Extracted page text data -
——————————
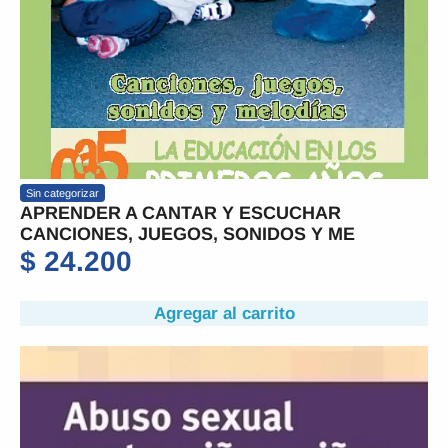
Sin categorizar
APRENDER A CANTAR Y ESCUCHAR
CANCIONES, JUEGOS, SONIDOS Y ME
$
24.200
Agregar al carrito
——————————
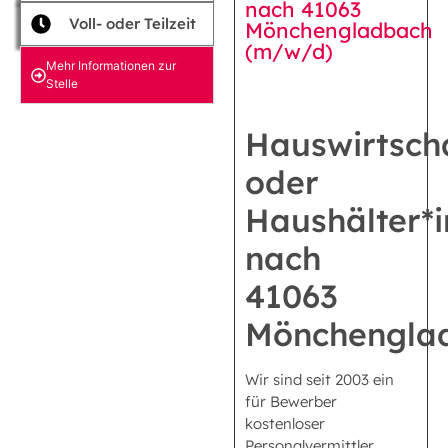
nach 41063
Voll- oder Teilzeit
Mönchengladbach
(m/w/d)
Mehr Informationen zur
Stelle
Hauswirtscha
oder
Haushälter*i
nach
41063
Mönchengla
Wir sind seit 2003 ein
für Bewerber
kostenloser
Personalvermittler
——————————
TASK ITEM - Set down, from the entries above, exactly the lines from the one with "Wir sind seit 2003 ein" up to and including the one with "Personalvermittler", and no other lines.

TASK OUTPUT -
Wir sind seit 2003 ein
für Bewerber
kostenloser
Personalvermittler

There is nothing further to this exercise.